London/Islamabad. Imprisoned at home in Herat, Afghanistan, Zainab Muhammadi recalls hanging out with her friends in the cafeteria after a coding class. Now every day she secretly logs on for online classes. His school closed after the Taliban took control of the country in August, but that hasn’t stopped Muhammadi from learning.
Requesting the use of a pseudonym to hide his identity, Muhammadi said, “Danger is the only danger here for girls like me.” If Taliban comes to know… they can give me severe punishment. They can even put me to death.” The 25-year-old student told the Thomson Reuters Foundation over a video call, “But I have not lost hope or my aspirations. I am determined to continue with my studies.
Muhammadi is one of hundreds of Afghan girls and women who are learning – some online and others in hidden temporary classes – despite the Taliban closing their schools. Significantly, during the 1996-2001 regime of the Taliban in Afghanistan, girls and women were denied the right to education and their work and public life were banned.
Code to Inspire – Afghanistan’s first women’s coding academy
Fereshteh Foro, CEO and founder of Code to Inspire (CTI), Afghanistan’s first female coding academy, created an encrypted virtual classroom, uploaded course materials online, and provided laptops and internet packages to nearly 100 of her students, including Muhammadi. He said, ‘You can be locked up at home, but live the virtual world without any hesitation, without worrying about geographical boundaries. That is the beauty of technology.
In September, the Taliban government said that older boys could resume school with all primary age children, but asked older girls between the ages of 12 and 18 to stay at home until they could attend school. Don’t be allowed to come back. The Taliban, which banned girls’ education during its last regime nearly 20 years ago, has promised to let them go to school because it wants to show the world that she has changed.
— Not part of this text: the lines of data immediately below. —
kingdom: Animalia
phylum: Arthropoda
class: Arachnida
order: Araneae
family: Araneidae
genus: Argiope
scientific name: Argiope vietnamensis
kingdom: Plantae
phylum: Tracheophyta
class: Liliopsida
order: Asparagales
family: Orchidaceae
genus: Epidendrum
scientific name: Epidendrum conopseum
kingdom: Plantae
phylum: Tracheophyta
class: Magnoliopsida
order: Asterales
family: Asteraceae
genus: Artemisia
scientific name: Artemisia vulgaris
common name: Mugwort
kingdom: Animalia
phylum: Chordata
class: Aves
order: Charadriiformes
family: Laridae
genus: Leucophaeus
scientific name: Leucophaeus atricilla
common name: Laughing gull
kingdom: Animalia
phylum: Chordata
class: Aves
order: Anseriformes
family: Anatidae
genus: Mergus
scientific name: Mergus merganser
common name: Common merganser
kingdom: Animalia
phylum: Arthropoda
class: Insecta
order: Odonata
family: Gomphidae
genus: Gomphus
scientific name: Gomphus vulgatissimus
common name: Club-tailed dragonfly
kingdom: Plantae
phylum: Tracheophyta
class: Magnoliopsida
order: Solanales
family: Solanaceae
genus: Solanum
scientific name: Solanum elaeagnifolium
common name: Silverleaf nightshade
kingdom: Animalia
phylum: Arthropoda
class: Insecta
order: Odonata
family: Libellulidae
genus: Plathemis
Taliban working on ‘a roadmap’ for girls’ education will go. Omar Abdi, deputy executive director of the United Nations Children’s Fund (UNICEF), who visited Kabul, told reporters at the UN Headquarters on October 15 that five of Afghanistan’s 34 provinces – Balkh, Jauzjan and Samangan in the north-west, were in the north. Girls are already allowed to attend secondary schools in Kunduz in the east and Urozgan in the southwest.
He said the Taliban’s education minister told him they were working on “a framework” to allow all girls to continue their schooling beyond sixth grade, which was released “between one and two months”. will go.
UNESCO warned in September that there was a threat to access to education, especially for girls and women, after the Taliban took the reins of governance in Afghanistan. A new UNESCO report says that after the Taliban was ousted from power in 2001, the school-going rate of students has increased manifold in the last 20 years. The literacy rate of women in Afghanistan has doubled.
The UNESCO report states that in 2001 there were no girls in primary school, while in 2018 their number increased to 2.5 million. In Afghanistan, the number of girl students in primary schools is now 40 percent. There has also been a huge jump in the number of university goers, which are now in the thousands. About 6% of women were pursuing college education in 2020, up from just 1.8% in 2011.